I am trying to find a tail bound for $X-Y$, where $X,Y$ are i.i.d. variables following Laplace distribution with parameter $(0,\lambda)$, i.e., the pdf is $P(X=x) = \frac{1}{2\lambda}e^{\frac{-|x|}{\lambda}}$.
Denote $Z=X-Y$, it is easy to calculate the pdf, $P(Z=z)=\frac{1}{4\lambda^2}(\lambda e^{\frac{-|z|}{\lambda}} + |z|e^{\frac{-|z|}{\lambda}})$.
Then I have such kind of tail probability and hope it be small, i.e, $P(Z \geq c \lambda) = \frac{1}{4} e^{-c}(2+c) \leq \delta$. When $c\geq 2$, we have $P(Z \geq c \lambda)\leq \frac{1}{2}c e^c \leq \delta$, where $0< \delta < 1$ is an arbitrary small constant.
A good kind of solution is that "as long as $c \geq f(\delta)$, then $ P(Z \geq c \lambda)\leq \delta$ always holds". Here $f(\delta)$ is a tail value, and we need to figure out what a particular $f(\delta)$ is.

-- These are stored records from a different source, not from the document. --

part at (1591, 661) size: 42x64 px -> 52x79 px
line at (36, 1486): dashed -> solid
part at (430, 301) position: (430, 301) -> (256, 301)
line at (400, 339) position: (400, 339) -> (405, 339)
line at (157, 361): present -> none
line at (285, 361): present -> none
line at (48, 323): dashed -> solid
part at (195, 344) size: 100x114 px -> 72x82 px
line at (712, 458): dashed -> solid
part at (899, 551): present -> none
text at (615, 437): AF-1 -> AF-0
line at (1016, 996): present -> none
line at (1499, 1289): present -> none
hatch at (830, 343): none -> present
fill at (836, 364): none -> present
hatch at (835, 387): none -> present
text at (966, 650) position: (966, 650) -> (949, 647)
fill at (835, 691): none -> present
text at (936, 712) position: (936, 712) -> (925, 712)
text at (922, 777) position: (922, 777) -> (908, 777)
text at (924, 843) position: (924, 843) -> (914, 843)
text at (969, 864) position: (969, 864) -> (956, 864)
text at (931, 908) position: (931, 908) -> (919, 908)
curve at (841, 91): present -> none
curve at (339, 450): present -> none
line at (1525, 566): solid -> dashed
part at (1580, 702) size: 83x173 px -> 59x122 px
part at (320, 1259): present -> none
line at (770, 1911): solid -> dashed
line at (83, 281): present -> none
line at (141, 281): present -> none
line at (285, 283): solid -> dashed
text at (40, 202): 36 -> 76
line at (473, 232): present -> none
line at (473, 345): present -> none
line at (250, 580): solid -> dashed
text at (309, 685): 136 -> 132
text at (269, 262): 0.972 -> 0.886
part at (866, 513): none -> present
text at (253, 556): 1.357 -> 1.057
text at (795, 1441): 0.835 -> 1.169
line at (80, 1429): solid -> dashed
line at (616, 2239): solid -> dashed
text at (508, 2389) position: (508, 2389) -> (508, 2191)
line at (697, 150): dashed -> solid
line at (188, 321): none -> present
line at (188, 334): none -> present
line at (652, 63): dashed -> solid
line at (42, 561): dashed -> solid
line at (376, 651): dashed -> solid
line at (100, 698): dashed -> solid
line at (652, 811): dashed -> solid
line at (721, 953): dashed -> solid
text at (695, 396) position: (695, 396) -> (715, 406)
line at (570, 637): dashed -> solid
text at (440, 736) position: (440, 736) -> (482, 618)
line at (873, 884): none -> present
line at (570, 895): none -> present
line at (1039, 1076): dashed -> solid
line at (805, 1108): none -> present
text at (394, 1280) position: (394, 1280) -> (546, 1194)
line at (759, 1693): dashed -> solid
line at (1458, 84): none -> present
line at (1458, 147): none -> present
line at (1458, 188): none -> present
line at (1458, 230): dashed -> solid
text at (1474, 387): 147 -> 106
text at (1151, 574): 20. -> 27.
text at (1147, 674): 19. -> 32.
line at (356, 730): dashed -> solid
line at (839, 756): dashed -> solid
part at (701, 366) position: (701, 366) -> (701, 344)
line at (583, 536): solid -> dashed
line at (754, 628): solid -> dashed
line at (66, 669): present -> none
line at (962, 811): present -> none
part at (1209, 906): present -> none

Since directly inverse $\frac{1}{2}ce^{-c} = \delta$ is not easy, I turn to find an upper bound of $\frac{1}{2}ce^{-c}$, i.e., $\frac{1}{2}ce^{-c}\leq g(c)\leq \delta$, and $g(c)$ is easy to inverse. But I still have no idea about that.
Hope this is clear.